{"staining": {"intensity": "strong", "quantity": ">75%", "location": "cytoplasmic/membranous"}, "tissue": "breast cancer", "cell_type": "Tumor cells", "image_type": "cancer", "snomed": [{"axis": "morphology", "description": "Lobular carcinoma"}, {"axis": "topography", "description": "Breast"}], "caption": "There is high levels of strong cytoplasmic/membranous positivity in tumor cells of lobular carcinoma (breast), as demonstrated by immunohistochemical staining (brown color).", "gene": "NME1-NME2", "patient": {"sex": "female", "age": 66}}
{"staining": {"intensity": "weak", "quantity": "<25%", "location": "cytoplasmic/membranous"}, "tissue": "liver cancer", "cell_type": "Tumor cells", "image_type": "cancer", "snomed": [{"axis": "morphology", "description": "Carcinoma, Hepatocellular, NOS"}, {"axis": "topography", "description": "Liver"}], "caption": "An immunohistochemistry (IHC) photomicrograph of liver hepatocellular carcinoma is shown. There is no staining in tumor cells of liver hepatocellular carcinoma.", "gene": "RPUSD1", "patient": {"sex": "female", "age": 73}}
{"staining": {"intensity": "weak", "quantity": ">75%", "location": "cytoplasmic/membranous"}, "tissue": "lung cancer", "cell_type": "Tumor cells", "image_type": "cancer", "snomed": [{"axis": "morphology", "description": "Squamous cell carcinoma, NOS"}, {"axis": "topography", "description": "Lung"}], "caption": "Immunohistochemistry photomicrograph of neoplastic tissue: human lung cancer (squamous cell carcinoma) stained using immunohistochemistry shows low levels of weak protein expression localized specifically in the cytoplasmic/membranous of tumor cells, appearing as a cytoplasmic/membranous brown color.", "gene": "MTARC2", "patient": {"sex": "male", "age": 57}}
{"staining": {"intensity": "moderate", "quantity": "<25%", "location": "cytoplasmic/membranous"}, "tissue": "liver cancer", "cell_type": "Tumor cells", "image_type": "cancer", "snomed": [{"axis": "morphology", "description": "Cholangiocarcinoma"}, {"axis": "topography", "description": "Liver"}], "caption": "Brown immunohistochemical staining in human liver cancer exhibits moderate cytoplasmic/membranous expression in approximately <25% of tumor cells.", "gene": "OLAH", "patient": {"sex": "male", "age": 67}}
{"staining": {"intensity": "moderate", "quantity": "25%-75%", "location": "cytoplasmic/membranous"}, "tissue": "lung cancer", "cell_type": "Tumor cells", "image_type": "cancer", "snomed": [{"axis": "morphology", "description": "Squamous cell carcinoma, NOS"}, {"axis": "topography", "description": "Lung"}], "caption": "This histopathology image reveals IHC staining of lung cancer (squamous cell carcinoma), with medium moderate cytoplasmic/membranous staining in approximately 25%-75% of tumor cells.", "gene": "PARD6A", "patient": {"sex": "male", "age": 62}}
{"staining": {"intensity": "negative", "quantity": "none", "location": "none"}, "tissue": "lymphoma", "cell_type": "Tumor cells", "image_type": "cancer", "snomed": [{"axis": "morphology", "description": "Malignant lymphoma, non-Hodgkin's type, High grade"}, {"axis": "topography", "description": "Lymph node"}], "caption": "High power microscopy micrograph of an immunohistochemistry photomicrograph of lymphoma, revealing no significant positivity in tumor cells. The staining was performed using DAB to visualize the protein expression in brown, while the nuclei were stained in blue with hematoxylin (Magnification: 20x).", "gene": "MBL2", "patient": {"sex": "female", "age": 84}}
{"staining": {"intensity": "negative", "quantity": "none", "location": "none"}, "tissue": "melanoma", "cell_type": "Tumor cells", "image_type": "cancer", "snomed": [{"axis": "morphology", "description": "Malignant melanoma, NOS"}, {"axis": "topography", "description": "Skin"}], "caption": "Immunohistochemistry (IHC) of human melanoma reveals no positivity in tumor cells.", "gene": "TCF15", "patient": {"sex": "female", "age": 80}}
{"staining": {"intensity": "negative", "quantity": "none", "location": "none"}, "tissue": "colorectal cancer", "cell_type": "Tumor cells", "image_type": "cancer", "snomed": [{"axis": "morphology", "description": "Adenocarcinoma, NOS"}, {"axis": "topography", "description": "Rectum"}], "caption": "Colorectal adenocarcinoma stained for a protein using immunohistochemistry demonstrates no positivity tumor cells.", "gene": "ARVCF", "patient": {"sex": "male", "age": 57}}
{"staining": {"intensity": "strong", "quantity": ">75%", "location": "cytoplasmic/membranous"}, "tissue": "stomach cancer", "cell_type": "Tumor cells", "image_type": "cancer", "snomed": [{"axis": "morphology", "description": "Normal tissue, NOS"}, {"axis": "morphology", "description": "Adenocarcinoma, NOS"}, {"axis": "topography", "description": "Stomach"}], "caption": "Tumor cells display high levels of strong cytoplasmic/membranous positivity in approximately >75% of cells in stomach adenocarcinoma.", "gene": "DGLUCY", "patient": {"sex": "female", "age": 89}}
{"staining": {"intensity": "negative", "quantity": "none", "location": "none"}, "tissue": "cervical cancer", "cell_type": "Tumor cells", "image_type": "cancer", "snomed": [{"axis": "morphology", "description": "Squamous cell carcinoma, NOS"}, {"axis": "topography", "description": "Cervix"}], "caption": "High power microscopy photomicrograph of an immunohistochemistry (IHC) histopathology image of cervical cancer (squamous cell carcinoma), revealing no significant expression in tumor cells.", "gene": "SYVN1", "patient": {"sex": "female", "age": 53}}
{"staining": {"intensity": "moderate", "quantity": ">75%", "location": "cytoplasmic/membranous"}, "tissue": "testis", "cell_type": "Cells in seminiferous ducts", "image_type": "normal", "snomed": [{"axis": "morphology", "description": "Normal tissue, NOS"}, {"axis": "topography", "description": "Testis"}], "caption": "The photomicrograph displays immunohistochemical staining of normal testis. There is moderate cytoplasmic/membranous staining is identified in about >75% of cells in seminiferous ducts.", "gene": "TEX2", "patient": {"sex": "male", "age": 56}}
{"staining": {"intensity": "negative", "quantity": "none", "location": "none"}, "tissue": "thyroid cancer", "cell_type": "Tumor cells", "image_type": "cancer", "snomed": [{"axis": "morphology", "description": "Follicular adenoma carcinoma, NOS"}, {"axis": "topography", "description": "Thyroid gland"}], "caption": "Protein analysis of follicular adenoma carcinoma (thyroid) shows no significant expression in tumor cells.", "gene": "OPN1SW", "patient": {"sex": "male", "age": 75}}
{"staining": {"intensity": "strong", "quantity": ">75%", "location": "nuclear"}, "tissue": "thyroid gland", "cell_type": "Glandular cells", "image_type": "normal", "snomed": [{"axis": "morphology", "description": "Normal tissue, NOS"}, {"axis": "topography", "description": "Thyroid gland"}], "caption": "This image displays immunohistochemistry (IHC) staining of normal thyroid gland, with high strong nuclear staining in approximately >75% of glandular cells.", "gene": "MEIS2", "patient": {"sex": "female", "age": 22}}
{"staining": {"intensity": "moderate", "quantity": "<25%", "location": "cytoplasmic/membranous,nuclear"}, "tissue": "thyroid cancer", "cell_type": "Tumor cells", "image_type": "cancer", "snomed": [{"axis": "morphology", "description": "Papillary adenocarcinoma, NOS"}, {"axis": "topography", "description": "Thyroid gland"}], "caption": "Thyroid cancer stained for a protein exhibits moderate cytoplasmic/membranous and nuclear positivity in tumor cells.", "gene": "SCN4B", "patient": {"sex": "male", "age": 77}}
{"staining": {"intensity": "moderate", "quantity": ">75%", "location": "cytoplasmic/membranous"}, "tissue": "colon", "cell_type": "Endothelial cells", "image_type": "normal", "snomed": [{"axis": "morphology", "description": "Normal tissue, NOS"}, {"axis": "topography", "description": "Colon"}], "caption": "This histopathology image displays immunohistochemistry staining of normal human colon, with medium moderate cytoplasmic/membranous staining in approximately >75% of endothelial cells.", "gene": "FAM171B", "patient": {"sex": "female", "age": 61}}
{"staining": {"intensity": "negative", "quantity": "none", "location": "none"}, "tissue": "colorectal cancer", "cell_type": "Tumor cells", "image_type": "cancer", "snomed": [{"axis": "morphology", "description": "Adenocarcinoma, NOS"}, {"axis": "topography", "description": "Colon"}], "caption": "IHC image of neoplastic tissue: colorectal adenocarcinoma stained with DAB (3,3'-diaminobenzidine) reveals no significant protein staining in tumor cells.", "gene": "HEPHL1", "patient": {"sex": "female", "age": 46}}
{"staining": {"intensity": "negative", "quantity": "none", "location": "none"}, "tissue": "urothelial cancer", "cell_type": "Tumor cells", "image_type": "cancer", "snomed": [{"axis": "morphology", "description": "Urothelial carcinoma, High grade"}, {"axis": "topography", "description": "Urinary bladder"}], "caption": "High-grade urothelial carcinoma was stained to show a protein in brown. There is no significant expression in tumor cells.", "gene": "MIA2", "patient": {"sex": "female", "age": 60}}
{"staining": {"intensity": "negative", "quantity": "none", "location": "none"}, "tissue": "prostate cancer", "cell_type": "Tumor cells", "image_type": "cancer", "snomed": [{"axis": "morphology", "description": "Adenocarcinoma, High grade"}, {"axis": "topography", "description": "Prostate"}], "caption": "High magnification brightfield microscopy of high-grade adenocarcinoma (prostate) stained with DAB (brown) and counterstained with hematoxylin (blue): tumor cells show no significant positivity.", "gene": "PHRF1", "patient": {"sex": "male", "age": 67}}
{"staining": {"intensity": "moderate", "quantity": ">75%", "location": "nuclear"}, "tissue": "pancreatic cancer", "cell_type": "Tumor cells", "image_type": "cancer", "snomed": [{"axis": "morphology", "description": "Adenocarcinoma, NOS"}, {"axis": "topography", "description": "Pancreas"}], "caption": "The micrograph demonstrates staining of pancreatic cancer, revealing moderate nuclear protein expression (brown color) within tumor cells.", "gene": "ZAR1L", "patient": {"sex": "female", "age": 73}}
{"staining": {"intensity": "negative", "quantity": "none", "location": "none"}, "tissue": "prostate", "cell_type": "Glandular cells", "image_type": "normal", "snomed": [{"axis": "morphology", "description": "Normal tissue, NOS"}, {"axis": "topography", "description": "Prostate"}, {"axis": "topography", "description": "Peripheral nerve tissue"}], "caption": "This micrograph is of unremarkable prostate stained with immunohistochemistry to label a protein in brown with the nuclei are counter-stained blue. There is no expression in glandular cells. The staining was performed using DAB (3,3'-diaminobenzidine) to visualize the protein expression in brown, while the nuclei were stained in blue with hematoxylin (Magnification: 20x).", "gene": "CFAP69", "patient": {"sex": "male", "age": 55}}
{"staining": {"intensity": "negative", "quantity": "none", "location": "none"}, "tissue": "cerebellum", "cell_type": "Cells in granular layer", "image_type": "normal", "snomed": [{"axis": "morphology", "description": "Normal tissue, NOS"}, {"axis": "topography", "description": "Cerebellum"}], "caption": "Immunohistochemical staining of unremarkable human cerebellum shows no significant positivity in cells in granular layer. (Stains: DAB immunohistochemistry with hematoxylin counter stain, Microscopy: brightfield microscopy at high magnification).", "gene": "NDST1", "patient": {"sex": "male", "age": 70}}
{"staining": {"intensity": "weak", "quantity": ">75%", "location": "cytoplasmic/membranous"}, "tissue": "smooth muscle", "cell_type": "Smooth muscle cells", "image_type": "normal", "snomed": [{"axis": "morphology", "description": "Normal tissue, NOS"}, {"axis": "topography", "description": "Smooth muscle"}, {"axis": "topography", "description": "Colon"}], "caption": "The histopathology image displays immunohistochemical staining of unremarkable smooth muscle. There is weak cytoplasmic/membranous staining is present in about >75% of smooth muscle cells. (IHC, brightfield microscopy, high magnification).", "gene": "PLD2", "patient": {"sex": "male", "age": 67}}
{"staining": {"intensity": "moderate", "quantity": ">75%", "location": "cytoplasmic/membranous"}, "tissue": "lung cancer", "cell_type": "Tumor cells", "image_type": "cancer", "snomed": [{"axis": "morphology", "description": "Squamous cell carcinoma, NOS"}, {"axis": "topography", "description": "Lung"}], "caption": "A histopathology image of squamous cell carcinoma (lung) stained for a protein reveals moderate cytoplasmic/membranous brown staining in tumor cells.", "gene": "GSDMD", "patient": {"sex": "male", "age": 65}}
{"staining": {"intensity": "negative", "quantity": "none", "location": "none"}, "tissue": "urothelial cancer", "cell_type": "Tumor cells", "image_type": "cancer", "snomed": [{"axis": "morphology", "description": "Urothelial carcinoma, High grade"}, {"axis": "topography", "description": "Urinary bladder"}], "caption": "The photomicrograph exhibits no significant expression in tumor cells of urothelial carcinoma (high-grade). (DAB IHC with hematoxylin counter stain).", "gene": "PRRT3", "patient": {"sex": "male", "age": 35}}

::::

**Task directions:** Copy out only the lines of the records above from the one with "non-Hodgkin's type, High" through the one with "adenocarcinoma stained for", exactly as they stand, both included.

**Exercise solution:**
{"staining": {"intensity": "negative", "quantity": "none", "location": "none"}, "tissue": "lymphoma", "cell_type": "Tumor cells", "image_type": "cancer", "snomed": [{"axis": "morphology", "description": "Malignant lymphoma, non-Hodgkin's type, High grade"}, {"axis": "topography", "description": "Lymph node"}], "caption": "High power microscopy micrograph of an immunohistochemistry photomicrograph of lymphoma, revealing no significant positivity in tumor cells. The staining was performed using DAB to visualize the protein expression in brown, while the nuclei were stained in blue with hematoxylin (Magnification: 20x).", "gene": "MBL2", "patient": {"sex": "female", "age": 84}}
{"staining": {"intensity": "negative", "quantity": "none", "location": "none"}, "tissue": "melanoma", "cell_type": "Tumor cells", "image_type": "cancer", "snomed": [{"axis": "morphology", "description": "Malignant melanoma, NOS"}, {"axis": "topography", "description": "Skin"}], "caption": "Immunohistochemistry (IHC) of human melanoma reveals no positivity in tumor cells.", "gene": "TCF15", "patient": {"sex": "female", "age": 80}}
{"staining": {"intensity": "negative", "quantity": "none", "location": "none"}, "tissue": "colorectal cancer", "cell_type": "Tumor cells", "image_type": "cancer", "snomed": [{"axis": "morphology", "description": "Adenocarcinoma, NOS"}, {"axis": "topography", "description": "Rectum"}], "caption": "Colorectal adenocarcinoma stained for a protein using immunohistochemistry demonstrates no positivity tumor cells.", "gene": "ARVCF", "patient": {"sex": "male", "age": 57}}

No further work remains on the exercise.